Extract

■ ■ ■ ■

As we know, excuses are a bane in sports at all levels.
Players, coaches, team executives, fans all -- at one time or another -- use them to justify losses, bad plays, ... general malaise and or apathy. It's easy to make excuses. Much easier than doing things like looking yourself in the mirror to make actual life/sport changes. Blame the other guy, shrug your shoulders and move on. It's the easy way out.
Part of me, when I sat down to start typing out this weekly, poorly spelled, horrifically syntax-ed trip around the English Premier League wanted to wimp out and let my side-splitting, migraine headache -- likely caused by a crippling addiction to my stupid iPhone/laptop during NFL Sundays -- be a built-in excuse. But hey, screw that. It's the easy way out. I know a lot of times come Monday morning, especially lately, this write up hasn't been all that interesting, but this week there's at least one thing I wanted to write about so let's try to do that, deal?
Boring is in the Eye of the Beholder:
Again, not to make everything I write here somehow reflected to my Twitter feed -- hey 140 characters is easy -- but during the week I had a go at ESPN's relentless hype of the LSU/Alabama No. 1 vs. No. 2 NCAA Football game, which was essentially THE MOST IMPORTANT GAME EVER PLAYED. EVER.
Part of me Saturday didn't want to watch the game just to make a point -- and avoid CBS promos. (Yeah, ESPN went overboard with the hype despite the fact it was aired on another network.(*)) Still, come kickoff -- exhausted and cold -- I did like 18 million other red blooded Americans and watched the game.
And, boy, what a game it was -- 9-6 -- in overtime, no less! Let's Geeeeeeeaux Tigers!(**)
A funny thing started happening during the game, lots of soccer people started chiming in on Twitter, taking a poke at the game and pumping up soccer in the process. In essence, if you're a person that will blindly say this gridiron defensive struggle is a "great" game, then you can't exactly make fun of a 0-0 soccer game for being boring. The logic was sound, though I'd have thought we were past that sort of argument with soccer in America.

■ ■ ■ ■

Material provided
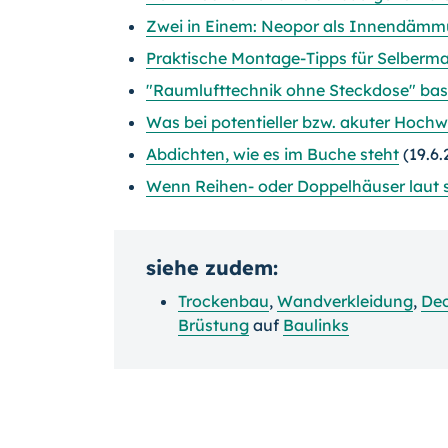
Zwei in Einem: Neopor als Innendämmu
Praktische Montage-Tipps für Selberm
"Raumlufttechnik ohne Steckdose" basi
Was bei potentieller bzw. akuter Hochw
Abdichten, wie es im Buche steht
(19.6.
Wenn Reihen- oder Doppelhäuser laut si
siehe zudem:
Trockenbau
,
Wandverkleidung
,
Dec
Brüstung
auf
Baulinks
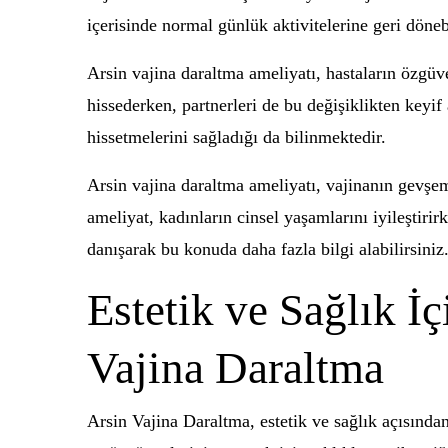
içerisinde normal günlük aktivitelerine geri dönebi
Arsin vajina daraltma ameliyatı, hastaların özgüve
hissederken, partnerleri de bu değişiklikten keyif 
hissetmelerini sağladığı da bilinmektedir.
Arsin vajina daraltma ameliyatı, vajinanın gevşem
ameliyat, kadınların cinsel yaşamlarını iyileştirir
danışarak bu konuda daha fazla bilgi alabilirsiniz
Estetik ve Sağlık İ
Vajina Daraltma
Arsin Vajina Daraltma, estetik ve sağlık açısında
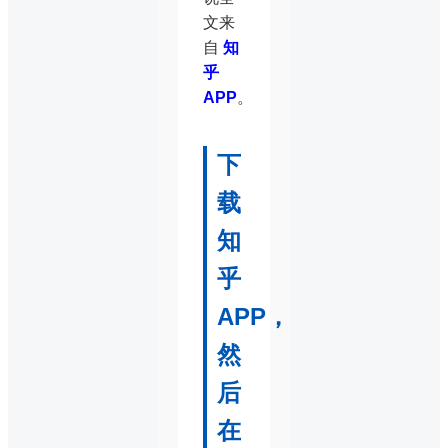
文来
自
知
乎
APP
。
下
载
知
乎
APP，
然
后
在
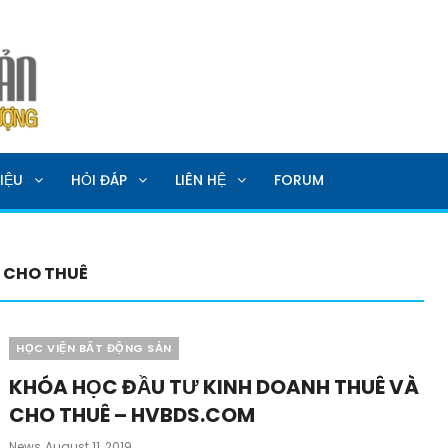
SẢN
IỆU
HỎI ĐÁP
LIÊN HỆ
FORUM
 CHO THUÊ
Categories
HỌC VIỆN BẤT ĐỘNG SẢN
KHÓA HỌC ĐẦU TƯ KINH DOANH THUÊ VÀ
CHO THUÊ – HVBDS.COM
Posted
News
August 11, 2019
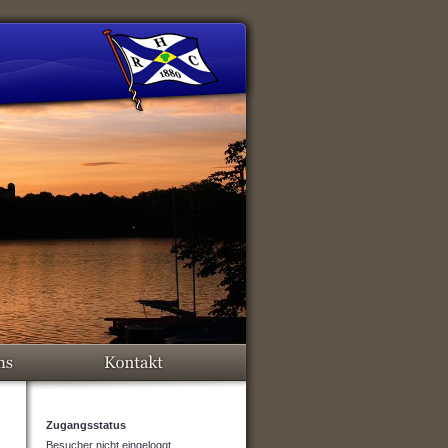
Zugangsstatus
Besucher nicht eingeloggt.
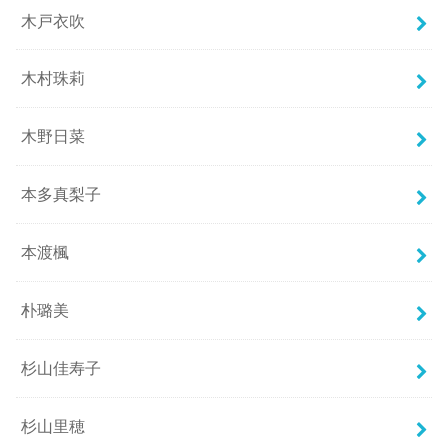
木戸衣吹
木村珠莉
木野日菜
本多真梨子
本渡楓
朴璐美
杉山佳寿子
杉山里穂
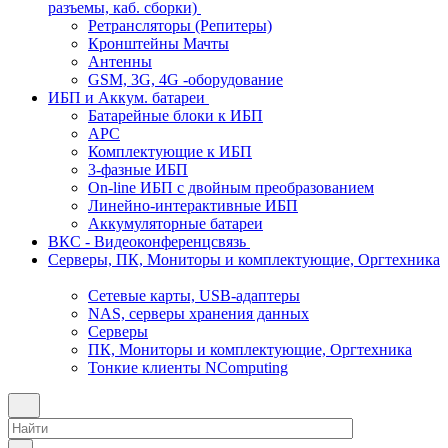
разъемы, каб. сборки)
Ретрансляторы (Репитеры)
Кронштейны Мачты
Антенны
GSM, 3G, 4G -оборудование
ИБП и Аккум. батареи
Батарейные блоки к ИБП
APC
Комплектующие к ИБП
3-фазные ИБП
On-line ИБП с двойным преобразованием
Линейно-интерактивные ИБП
Аккумуляторные батареи
ВКС - Видеоконференцсвязь
Серверы, ПК, Мониторы и комплектующие, Оргтехника
Сетевые карты, USB-адаптеры
NAS, серверы хранения данных
Серверы
ПК, Мониторы и комплектующие, Оргтехника
Тонкие клиенты NComputing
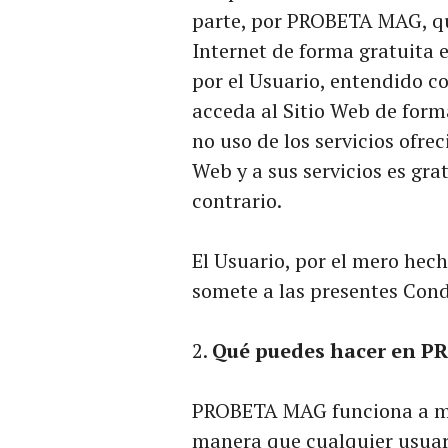
parte, por PROBETA MAG, qu
Internet de forma gratuita e
por el Usuario, entendido c
acceda al Sitio Web de forma
no uso de los servicios ofre
Web y a sus servicios es gr
contrario.
El Usuario, por el mero hecho
somete a las presentes Cond
Qué puedes hacer en 
PROBETA MAG funciona a mo
manera que cualquier usuari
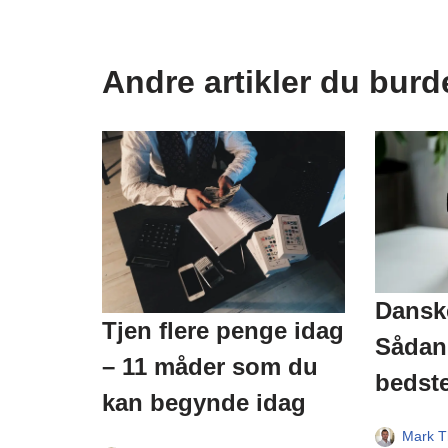
Andre artikler du burd
Danske
Tjen flere penge idag
Sådan 
– 11 måder som du
bedste
kan begynde idag
Mark T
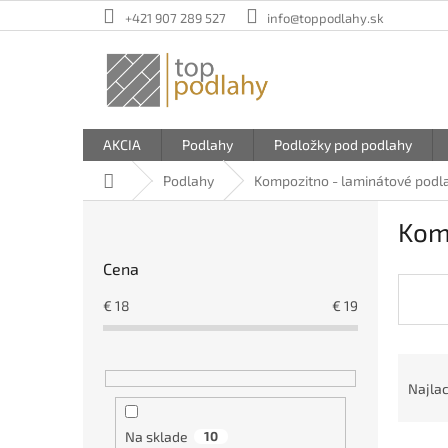
Prejsť
+421 907 289 527
info@toppodlahy.sk
na
obsah
AKCIA
Podlahy
Podložky pod podlahy
Domov
Podlahy
Kompozitno - laminátové podl
B
Kom
o
č
Cena
n
ý
€
18
€
19
p
a
R
n
a
e
Najlac
d
l
e
Na sklade
10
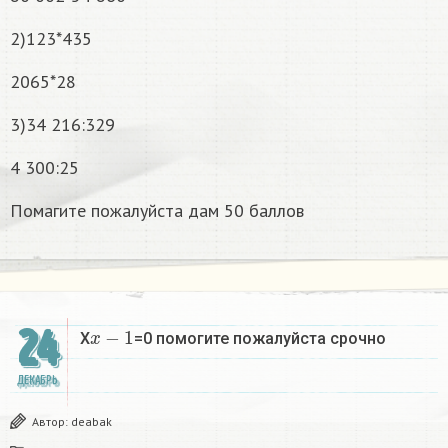
2)123*435
2065*28
3)34 216:329
4 300:25
Помагите пожалуйста дам 50 баллов
x
−
1
24
X
=0 помогите пожалуйста срочно
ДЕКАБРЬ
Автор:
deabak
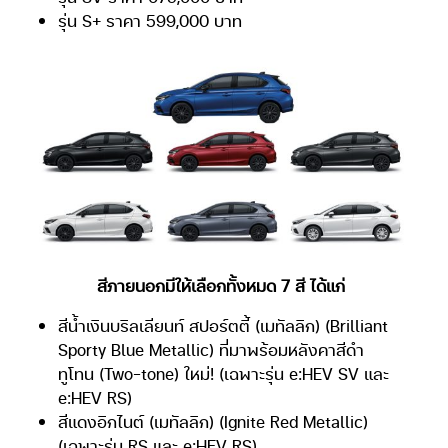
รุ่น S+ ราคา 599,000 บาท
สีภายนอกมีให้เลือกทั้งหมด 7 สี ได้แก่
สีน้ำเงินบริลเลียนท์ สปอร์ตตี้ (เมทัลลิก) (Brilliant
Sporty Blue Metallic) ที่มาพร้อมหลังคาสีดำ
ทูโทน (Two-tone) ใหม่! (เฉพาะรุ่น e:HEV SV และ
e:HEV RS)
สีแดงอิกไนต์ (เมทัลลิก) (Ignite Red Metallic)
(เฉพาะรุ่น RS และ e:HEV RS)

■ ■ ■ ■

What this exercise asks
a) Summarize the sports column in two sentences.
b) Retype the lines of the records between the line holding "içerisinde normal günlük" and the line holding "Тонкие клиенты NComputing", inclusive, leaving out the pictures.
The records have nothing to do with the text about sports excuses.

Responses by task
a) The writer calls excuses the easy way out in sports and refuses to let a migraine excuse a weak weekly English Premier League write-up. After mocking ESPN's hype of the LSU/Alabama game, the writer watched the 9-6 overtime contest and saw soccer fans on Twitter argue that anyone calling that defensive struggle great can't call a 0-0 soccer game boring.

b)
içerisinde normal günlük aktivitelerine geri dönebi
Arsin vajina daraltma ameliyatı, hastaların özgüve
hissederken, partnerleri de bu değişiklikten keyif 
hissetmelerini sağladığı da bilinmektedir.
Arsin vajina daraltma ameliyatı, vajinanın gevşem
ameliyat, kadınların cinsel yaşamlarını iyileştirir
danışarak bu konuda daha fazla bilgi alabilirsiniz
Estetik ve Sağlık İ
Vajina Daraltma
Arsin Vajina Daraltma, estetik ve sağlık açısında
文来
自
知
乎
APP
。
下
载
知
乎
APP，
然
后
在
SẢN
IỆU
HỎI ĐÁP
LIÊN HỆ
FORUM
 CHO THUÊ
Categories
HỌC VIỆN BẤT ĐỘNG SẢN
KHÓA HỌC ĐẦU TƯ KINH DOANH THUÊ VÀ
CHO THUÊ – HVBDS.COM
Posted
News
August 11, 2019
Zugangsstatus
Besucher nicht eingeloggt.
木戸衣吹
木村珠莉
木野日菜
本多真梨子
本渡楓
朴璐美
杉山佳寿子
杉山里穂
разъемы, каб. сборки)
Ретрансляторы (Репитеры)
Кронштейны Мачты
Антенны
GSM, 3G, 4G -оборудование
ИБП и Аккум. батареи
Батарейные блоки к ИБП
APC
Комплектующие к ИБП
3-фазные ИБП
On-line ИБП с двойным преобразованием
Линейно-интерактивные ИБП
Аккумуляторные батареи
ВКС - Видеоконференцсвязь
Серверы, ПК, Мониторы и комплектующие, Оргтехника
Сетевые карты, USB-адаптеры
NAS, серверы хранения данных
Серверы
ПК, Мониторы и комплектующие, Оргтехника
Тонкие клиенты NComputing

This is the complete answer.